Most currently used chemotherapeutics kill non-CSCs (cancer stem cells) preferentially. Thus, as long as the CSC populations are present, recurrance is likely, if not probable. We need to target the CSC population instead, thus, were need new drugs, etc.
Force epithelial cancer cells to undergo an EMT and acquire stem-cell traits… used this to screen for drugs that preferentially kill stem cells, rather than non-stem cells. For two common drugs (doxorubicin and Paclitaxel) CSCs required 2x dose to kill the CSCs relative to non-CSC.
Screened, and came up with two drugs, both of which are anti-paracitics. Salinomycin (used in chicken feed!) (Gupta and Onder)
Example of cell populations tested via FACS. original 4.9% are stem cell -> Paclitaxel takes you to 70% stem cell state (by killing non-CSCs), whereas salinomycin takes you to 0.2% (by killing CSCs). This compound isn’t a good drug for cancer, but it may lead to new drugs that could be used.
C.Chaffer did an experiment that shows that floating cells (flopc) in media aren’t all dead, and some of them adhere to suface if re-cultured – there appear to find small sub-population of stem-cell-like. Followed over time, showed that non-stem-cells spontanously go into stem-cell state and vice versa!
There is a rate of conversion, depending on the cell.
Can not be due to rapidly growing populations of stem cells because they grow SLOWER than non-stem-cells.
Thus, there is a spontaneous transformation from the non-stem-cells to stem-like states.
Thus, the cascade figure is wrong! The arrow must go both ways – FROM and TO the stem-cell state. Also, must be used to re-think the cancer treatment on CSC based treatments – because you can’t just kill the CSC once, as they’ll regenerate! Thus, you must hit both populations – both the non-CSC and the CSC at the same time.

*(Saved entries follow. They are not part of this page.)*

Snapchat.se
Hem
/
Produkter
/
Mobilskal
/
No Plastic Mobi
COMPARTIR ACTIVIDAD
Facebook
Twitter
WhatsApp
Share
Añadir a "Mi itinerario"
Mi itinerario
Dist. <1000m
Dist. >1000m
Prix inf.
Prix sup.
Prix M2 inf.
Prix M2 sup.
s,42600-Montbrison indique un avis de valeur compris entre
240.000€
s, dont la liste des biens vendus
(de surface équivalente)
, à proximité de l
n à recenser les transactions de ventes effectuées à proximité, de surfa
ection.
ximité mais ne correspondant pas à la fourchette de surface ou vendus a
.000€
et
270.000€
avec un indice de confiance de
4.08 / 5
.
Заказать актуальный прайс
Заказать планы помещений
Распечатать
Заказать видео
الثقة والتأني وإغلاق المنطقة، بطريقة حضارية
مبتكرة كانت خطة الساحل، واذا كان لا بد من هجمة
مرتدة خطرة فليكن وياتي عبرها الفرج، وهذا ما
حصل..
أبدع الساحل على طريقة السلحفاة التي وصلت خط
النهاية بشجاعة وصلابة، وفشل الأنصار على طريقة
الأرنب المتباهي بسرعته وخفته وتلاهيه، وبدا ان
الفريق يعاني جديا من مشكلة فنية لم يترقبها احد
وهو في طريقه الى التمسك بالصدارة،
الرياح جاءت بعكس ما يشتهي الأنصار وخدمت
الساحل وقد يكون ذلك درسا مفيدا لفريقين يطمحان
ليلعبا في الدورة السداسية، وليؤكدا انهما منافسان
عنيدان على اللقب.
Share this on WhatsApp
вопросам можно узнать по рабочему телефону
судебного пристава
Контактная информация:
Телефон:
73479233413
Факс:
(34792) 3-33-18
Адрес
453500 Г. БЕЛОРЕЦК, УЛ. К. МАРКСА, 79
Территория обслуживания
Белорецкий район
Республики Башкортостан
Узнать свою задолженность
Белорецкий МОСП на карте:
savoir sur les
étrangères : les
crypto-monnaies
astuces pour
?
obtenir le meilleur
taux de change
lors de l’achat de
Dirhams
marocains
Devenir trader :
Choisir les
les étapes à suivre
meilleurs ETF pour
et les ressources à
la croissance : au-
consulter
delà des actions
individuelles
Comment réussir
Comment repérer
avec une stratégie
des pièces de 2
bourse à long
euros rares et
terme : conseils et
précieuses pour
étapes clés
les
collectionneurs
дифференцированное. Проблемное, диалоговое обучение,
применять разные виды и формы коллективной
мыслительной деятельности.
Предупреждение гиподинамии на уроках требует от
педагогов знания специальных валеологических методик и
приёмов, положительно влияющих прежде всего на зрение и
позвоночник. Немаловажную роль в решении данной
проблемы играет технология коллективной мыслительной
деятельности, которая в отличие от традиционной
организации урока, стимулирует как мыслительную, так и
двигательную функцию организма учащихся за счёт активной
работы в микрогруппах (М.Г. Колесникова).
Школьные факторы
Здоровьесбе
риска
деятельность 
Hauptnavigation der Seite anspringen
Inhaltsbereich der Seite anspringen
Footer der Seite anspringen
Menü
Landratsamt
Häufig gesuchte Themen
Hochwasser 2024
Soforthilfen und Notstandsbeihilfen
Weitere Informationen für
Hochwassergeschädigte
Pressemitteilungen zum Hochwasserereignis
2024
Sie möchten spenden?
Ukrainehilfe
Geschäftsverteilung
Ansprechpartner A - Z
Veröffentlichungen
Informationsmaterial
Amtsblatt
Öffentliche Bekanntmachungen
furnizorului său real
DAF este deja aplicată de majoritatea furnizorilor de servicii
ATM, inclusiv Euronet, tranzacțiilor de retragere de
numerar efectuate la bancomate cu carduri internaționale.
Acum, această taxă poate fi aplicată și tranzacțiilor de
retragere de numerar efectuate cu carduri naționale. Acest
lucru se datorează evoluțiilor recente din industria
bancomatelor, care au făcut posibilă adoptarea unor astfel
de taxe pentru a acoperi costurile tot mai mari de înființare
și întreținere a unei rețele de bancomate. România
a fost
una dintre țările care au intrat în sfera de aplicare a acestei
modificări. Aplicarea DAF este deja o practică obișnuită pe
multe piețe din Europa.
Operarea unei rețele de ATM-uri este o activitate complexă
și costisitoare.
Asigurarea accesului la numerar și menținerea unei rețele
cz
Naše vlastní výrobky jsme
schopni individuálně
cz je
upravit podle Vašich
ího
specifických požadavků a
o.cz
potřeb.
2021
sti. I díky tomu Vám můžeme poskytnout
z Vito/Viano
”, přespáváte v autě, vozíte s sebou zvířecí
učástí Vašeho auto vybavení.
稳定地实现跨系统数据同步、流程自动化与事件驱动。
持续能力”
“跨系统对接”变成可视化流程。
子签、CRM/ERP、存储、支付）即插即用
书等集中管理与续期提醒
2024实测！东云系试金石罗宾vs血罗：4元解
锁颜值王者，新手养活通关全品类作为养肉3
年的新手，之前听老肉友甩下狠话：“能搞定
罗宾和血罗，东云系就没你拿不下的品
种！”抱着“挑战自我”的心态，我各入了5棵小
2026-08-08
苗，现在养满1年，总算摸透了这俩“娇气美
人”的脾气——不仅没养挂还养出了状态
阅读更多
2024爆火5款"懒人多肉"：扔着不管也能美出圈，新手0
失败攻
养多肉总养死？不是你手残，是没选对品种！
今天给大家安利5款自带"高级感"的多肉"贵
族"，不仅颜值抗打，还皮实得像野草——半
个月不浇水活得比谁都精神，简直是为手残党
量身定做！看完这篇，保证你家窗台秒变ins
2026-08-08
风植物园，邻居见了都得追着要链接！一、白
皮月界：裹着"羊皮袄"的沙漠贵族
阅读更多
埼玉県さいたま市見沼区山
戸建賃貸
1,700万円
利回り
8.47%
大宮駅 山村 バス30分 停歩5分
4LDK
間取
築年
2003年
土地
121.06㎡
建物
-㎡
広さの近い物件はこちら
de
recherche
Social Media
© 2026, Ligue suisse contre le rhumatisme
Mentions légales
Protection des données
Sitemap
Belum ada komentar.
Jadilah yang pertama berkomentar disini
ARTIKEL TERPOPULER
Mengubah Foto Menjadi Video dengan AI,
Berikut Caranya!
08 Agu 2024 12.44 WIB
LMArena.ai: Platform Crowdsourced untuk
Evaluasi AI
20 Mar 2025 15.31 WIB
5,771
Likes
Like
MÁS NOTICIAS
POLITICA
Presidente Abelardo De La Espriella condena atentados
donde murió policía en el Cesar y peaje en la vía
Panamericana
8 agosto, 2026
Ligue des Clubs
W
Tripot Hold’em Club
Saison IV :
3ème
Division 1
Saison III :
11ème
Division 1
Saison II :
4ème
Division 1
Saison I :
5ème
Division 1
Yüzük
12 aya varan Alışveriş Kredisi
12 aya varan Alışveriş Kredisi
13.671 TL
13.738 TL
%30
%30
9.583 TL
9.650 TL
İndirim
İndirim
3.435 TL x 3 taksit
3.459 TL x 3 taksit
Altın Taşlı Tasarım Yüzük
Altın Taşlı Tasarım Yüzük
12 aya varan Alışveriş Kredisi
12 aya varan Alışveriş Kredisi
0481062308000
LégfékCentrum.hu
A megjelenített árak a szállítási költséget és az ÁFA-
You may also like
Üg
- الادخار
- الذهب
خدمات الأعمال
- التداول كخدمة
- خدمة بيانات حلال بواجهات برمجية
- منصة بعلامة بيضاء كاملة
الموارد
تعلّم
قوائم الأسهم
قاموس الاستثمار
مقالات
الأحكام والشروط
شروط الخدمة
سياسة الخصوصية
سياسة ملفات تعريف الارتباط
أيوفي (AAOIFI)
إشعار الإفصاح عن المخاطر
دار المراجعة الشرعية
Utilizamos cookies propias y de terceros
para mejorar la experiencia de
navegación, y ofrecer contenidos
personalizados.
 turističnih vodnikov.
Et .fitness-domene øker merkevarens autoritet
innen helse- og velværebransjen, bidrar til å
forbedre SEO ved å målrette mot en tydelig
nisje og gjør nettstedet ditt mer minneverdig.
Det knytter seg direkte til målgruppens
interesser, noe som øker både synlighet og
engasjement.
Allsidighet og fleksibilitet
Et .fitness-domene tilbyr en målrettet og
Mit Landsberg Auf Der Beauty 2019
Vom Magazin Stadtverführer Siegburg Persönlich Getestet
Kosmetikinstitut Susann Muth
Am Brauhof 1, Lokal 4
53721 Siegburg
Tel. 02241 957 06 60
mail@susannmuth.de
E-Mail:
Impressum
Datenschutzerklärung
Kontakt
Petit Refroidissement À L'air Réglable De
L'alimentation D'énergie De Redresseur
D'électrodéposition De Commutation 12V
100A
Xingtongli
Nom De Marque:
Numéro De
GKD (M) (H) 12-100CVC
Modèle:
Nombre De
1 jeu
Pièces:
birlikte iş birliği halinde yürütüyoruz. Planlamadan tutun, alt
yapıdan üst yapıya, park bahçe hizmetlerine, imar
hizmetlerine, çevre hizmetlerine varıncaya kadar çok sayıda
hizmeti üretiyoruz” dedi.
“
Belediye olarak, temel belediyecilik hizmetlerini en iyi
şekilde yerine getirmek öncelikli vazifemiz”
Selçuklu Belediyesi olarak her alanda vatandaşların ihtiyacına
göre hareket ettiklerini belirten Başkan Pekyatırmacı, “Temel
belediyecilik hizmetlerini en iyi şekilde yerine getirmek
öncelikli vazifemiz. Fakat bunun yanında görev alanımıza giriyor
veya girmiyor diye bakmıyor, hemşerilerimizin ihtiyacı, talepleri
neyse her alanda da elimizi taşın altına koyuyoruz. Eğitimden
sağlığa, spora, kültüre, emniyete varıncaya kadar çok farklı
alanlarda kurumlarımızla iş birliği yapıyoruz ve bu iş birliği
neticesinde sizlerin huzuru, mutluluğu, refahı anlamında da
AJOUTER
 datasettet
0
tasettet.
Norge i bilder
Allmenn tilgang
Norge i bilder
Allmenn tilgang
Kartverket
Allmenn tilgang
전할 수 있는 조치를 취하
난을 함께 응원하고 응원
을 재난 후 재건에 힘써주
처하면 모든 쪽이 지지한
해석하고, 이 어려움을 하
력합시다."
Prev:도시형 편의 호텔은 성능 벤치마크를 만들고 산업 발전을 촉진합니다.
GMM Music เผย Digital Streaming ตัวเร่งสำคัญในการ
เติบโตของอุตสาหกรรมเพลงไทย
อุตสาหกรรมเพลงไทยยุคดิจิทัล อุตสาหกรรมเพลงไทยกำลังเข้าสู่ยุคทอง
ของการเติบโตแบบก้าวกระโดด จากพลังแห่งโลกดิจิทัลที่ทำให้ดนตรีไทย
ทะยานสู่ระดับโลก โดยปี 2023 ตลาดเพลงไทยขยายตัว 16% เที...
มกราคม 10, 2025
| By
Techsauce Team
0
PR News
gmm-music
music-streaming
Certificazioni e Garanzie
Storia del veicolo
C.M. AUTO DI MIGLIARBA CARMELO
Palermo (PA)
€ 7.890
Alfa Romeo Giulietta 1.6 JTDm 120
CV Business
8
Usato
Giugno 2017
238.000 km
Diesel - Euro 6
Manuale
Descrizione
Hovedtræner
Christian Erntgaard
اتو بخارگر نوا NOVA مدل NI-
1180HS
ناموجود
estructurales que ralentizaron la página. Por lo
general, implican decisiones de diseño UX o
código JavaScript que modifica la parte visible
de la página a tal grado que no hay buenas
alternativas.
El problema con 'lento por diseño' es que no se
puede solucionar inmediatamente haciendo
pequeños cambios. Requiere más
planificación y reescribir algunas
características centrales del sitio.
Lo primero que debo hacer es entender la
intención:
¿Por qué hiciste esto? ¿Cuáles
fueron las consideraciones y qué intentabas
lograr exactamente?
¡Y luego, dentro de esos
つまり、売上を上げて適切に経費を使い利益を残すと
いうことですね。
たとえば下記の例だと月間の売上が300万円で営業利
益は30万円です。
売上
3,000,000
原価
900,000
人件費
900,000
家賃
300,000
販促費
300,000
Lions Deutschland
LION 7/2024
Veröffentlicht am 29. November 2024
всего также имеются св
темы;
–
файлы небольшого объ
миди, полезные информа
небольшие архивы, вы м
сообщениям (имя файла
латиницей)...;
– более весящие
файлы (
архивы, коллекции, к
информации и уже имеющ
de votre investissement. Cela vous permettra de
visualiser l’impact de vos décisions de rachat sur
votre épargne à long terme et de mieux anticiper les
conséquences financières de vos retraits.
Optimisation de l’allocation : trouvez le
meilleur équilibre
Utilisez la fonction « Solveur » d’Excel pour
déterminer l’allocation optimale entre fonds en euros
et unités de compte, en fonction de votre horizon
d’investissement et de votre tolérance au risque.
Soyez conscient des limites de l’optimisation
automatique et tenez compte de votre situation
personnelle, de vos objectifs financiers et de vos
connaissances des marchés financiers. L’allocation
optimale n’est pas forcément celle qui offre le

Also have to revisit the cascade… CSCs can go through non-CSC stages! [kinda mind blowing, actually] Thus, not all mutations must happen in the stem cells! Mutations happen more rapidly in the more rapidly growing cells, which are not stem-cells, but that later BECOME stem cells.
[Great Talk! Tons to think about, but I’ll just post it now and revisit it later for cleanup.]